Interesting and thorough, but not for everyone
I probably will not listen to this again because, although much of the detail was helpful in supporting the connection between the evolution of the dog with that of our own species, I doubt that I will have time to revisit it now that I have accepted the primary concept: we have co-evolved over a longer period of time than was previously believed.
At the end of the book, the author discusses how the role of the dog has changed significantly in recent times from that during all of our prior history together. This has created serious problems for dogs because they are being bred primarily to artificial breed standards rather than for pet potential or for the original jobs they did such as herding, hunting, guarding, etc. Few modern breeds retain the characteristics that were developed originally.
This is the first audiobook I have listened to narrated by David Colacci.
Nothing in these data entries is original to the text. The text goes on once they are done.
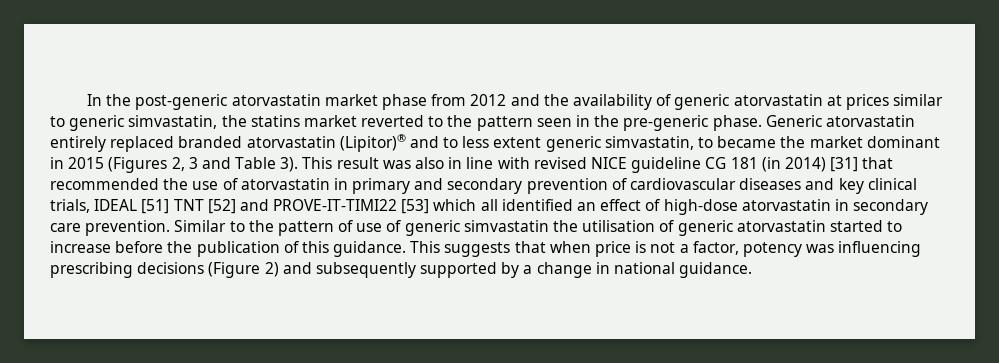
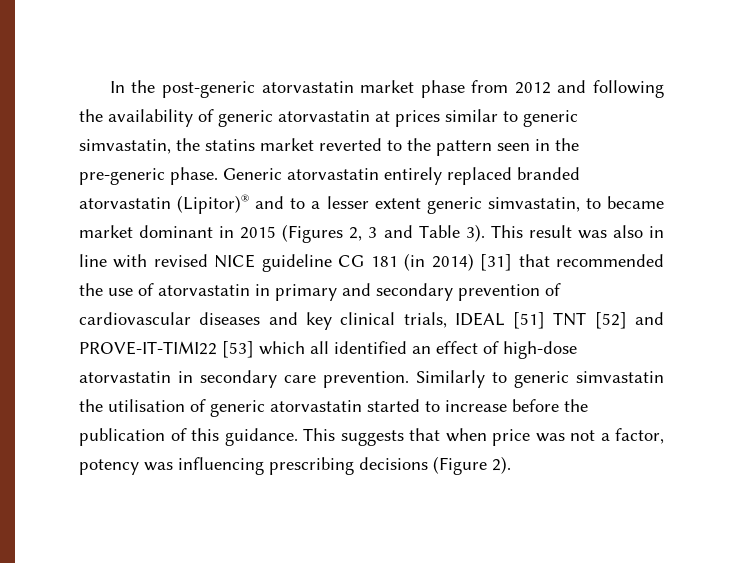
(540, 100) none -> [593,80,665,98] following
[462,136,490,148] less -> [311,196,369,209] a lesser
[780,136,806,148] the -> (665, 202) none
[174,220,402,236] Similar to the pattern of use of -> [416,370,507,388] Similarly to
[635,241,647,253] is -> [535,433,565,442] was
[264,262,753,278] 2) and subsequently supported by a change in national guidance. -> [492,456,511,474] 2).

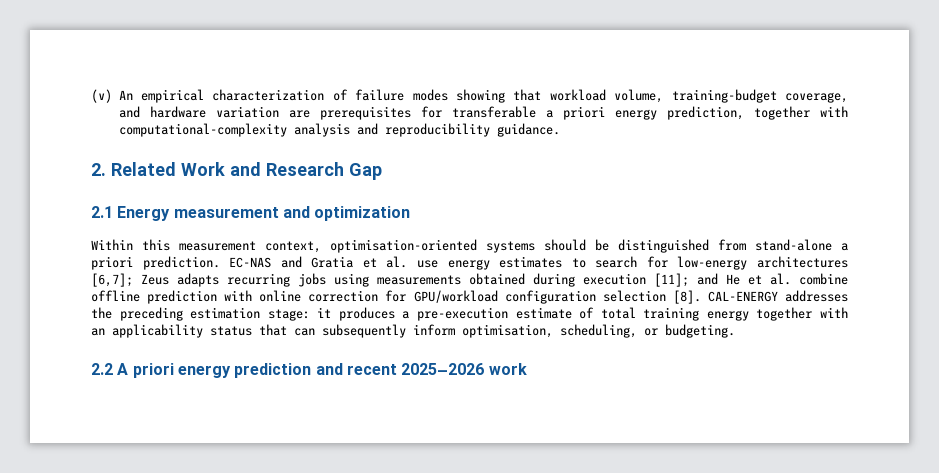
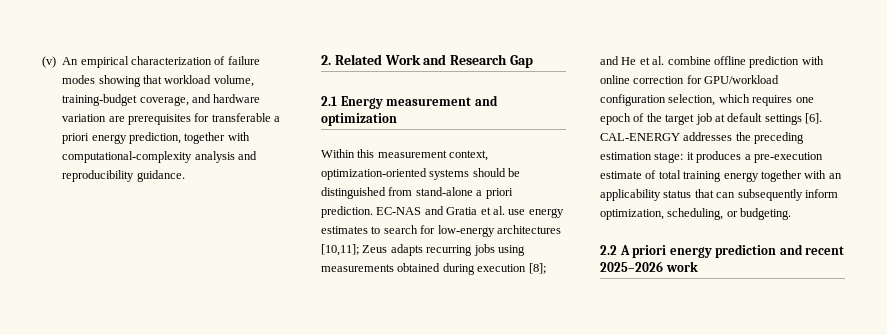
[330,239,477,253] optimisation-oriented -> [321,168,427,180] optimization-oriented
[91,273,133,287] [6,7]; -> [321,244,359,256] [10,11];
[654,273,689,287] [11]; -> [528,263,546,274] [8];
[602,290,701,304] selection [8]. -> [668,94,814,106] [600,113,822,125] selection, which requires one epoch of the target job at default settings [6].
[462,324,553,338] optimisation, -> [600,209,664,220] optimization,

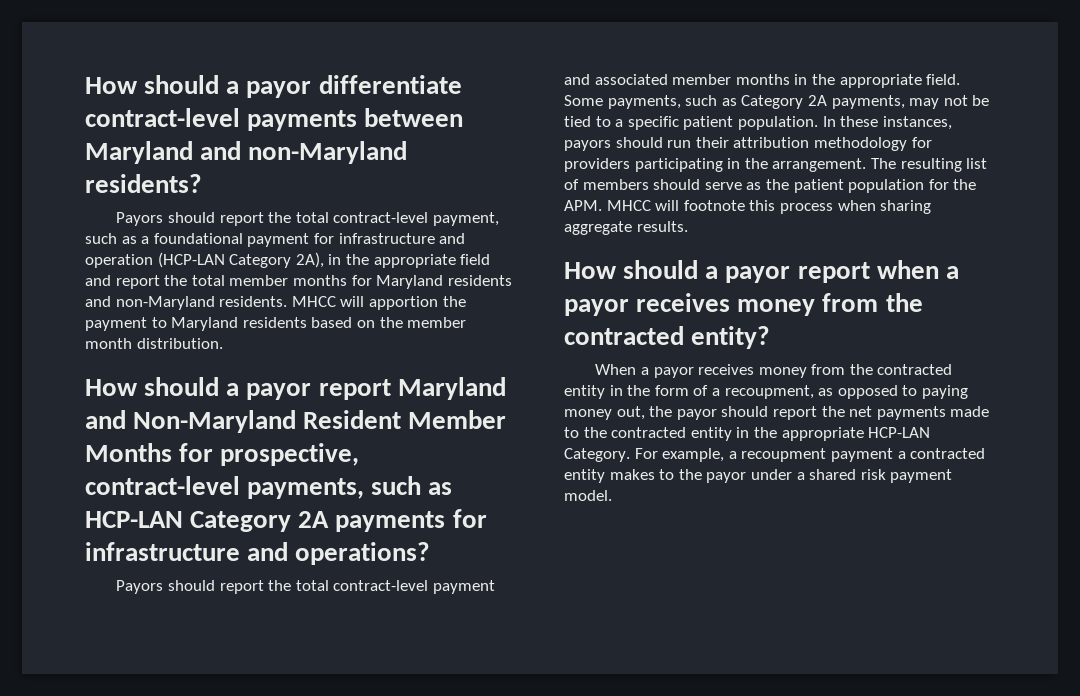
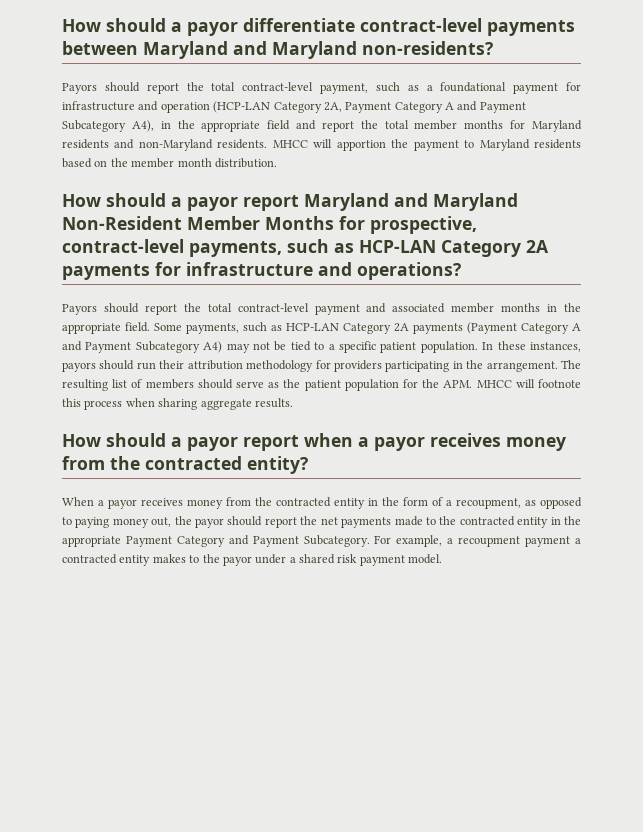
[248,141,408,164] [85,174,202,193] non-Maryland residents? -> [272,41,493,59] Maryland non-residents?
[295,252,324,268] 2A), -> [323,101,526,113] [62,120,154,132] 2A, Payment Category A and Payment Subcategory A4),
[133,410,402,433] Non-Maryland Resident -> [433,193,518,211] [62,216,182,230] Maryland Non-Resident
[741,95,905,109] Category 2A payments, -> [286,322,581,334] [62,341,223,353] HCP-LAN Category 2A payments (Payment Category A and Payment Subcategory A4)
[868,427,931,438] [564,448,630,462] HCP-LAN Category. -> [125,535,370,547] Payment Category and Payment Subcategory.

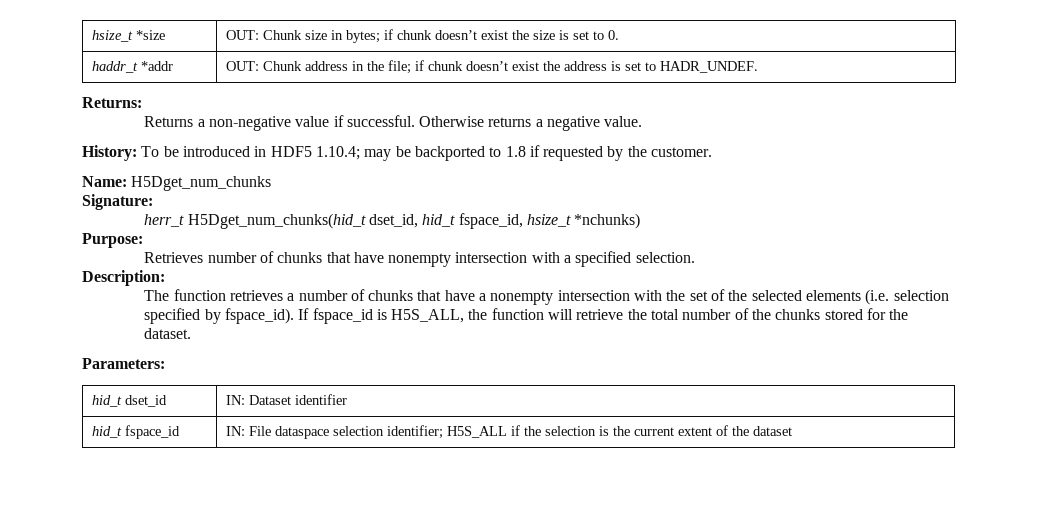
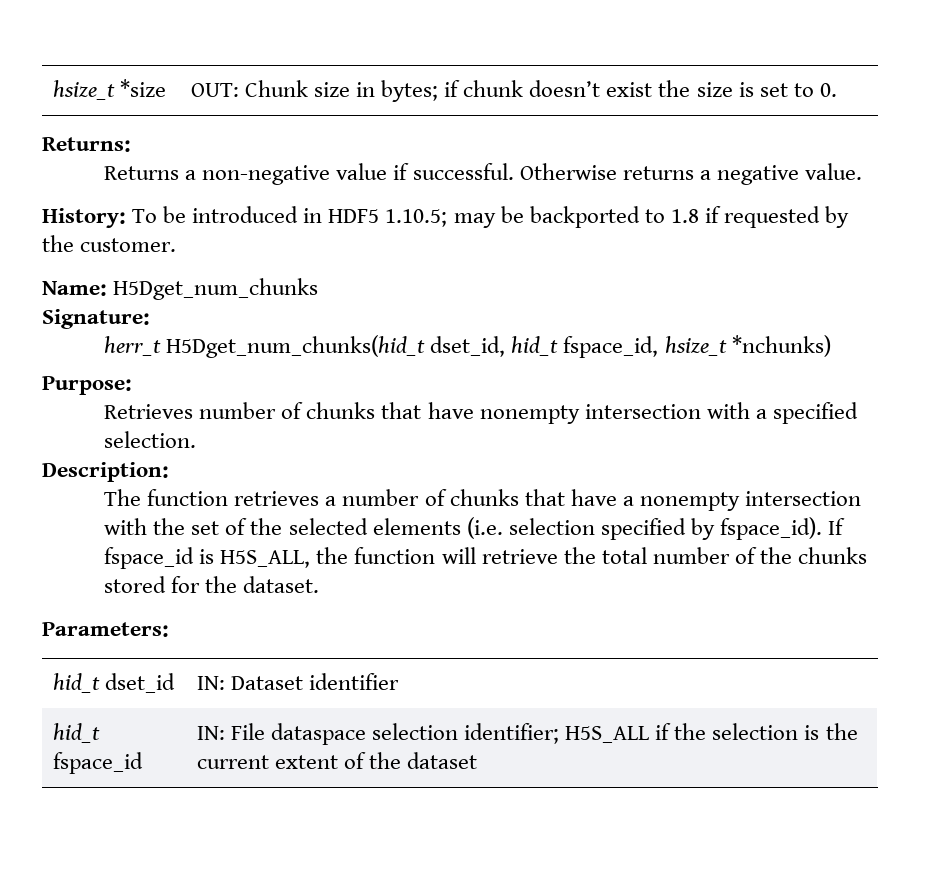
[92,61,174,73] [226,60,759,74] // haddr_t *addr | OUT: Chunk address in the file; if chunk doesn’t exist the address is set to HADR_UNDEF. -> (837, 90) none
[315,146,360,160] 1.10.4; -> [385,209,448,227] 1.10.5;

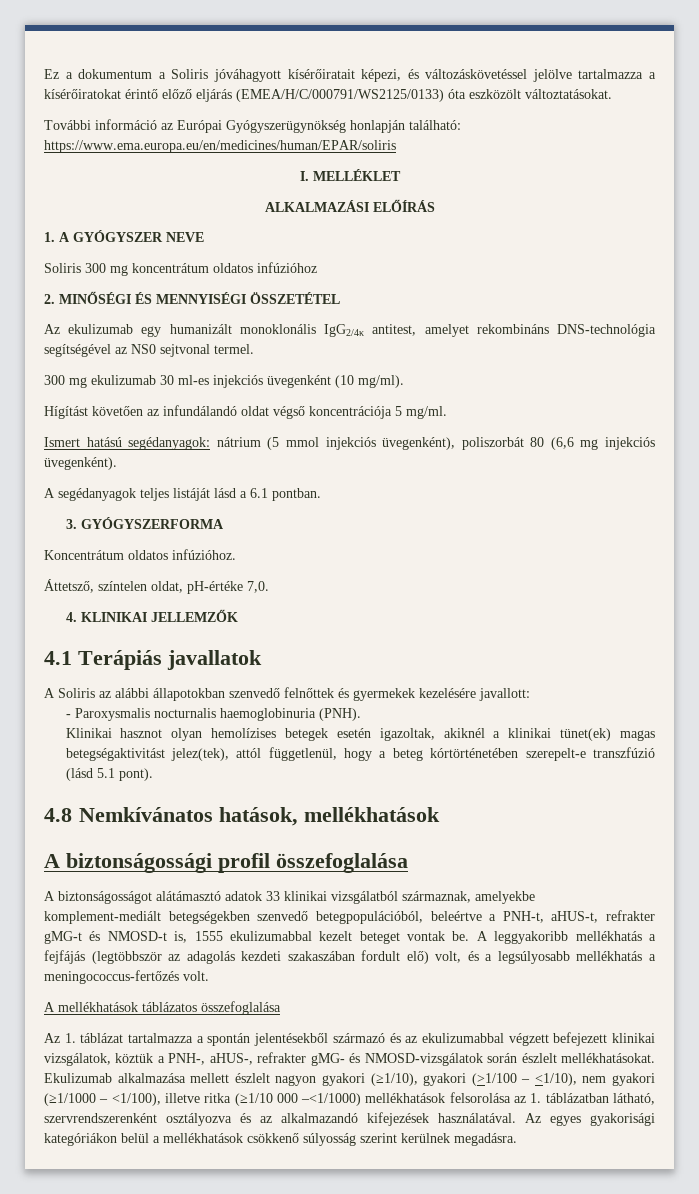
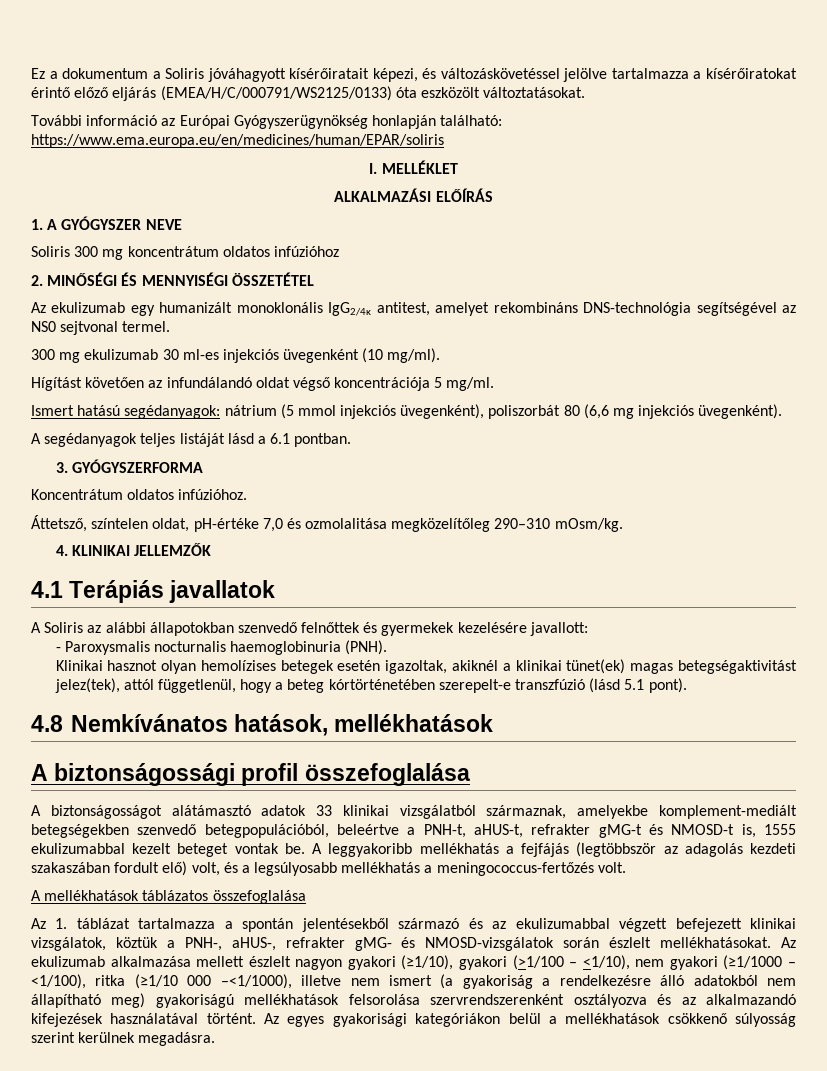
[247,581,269,593] 7,0. -> [262,518,623,532] 7,0 és ozmolalitása megközelítőleg 290–310 mOsm/kg.
[44,1073,112,1083] Ekulizumab -> [780,937,796,948] [31,956,105,967] Az ekulizumab
[164,1093,200,1103] illetve -> (86, 981) none
[301,1092,656,1106] –<1/1000) mellékhatások felsorolása az 1. táblázatban látható, -> [220,974,797,989] [31,993,420,1008] –<1/1000), illetve nem ismert (a gyakoriság a rendelkezésre álló adatokból nem állapítható meg) gyakoriságú mellékhatások felsorolása
[438,1113,516,1123] használatával. -> [110,1013,256,1024] használatával történt.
I felt he did a very good job with the material.
I was left with concern for dogs in our present culture, especially pedigree dogs. So many have serious diseases from the birth because of the way they are being bred and marketed. This affirmed our decision to rescue an adult mixed-breed dog from our local shelter rather than take on the probable physical and emotional problems so common in pure-bred dogs. Our dog is truly a treasure, and the last section of this book helped me to appreciate him even more.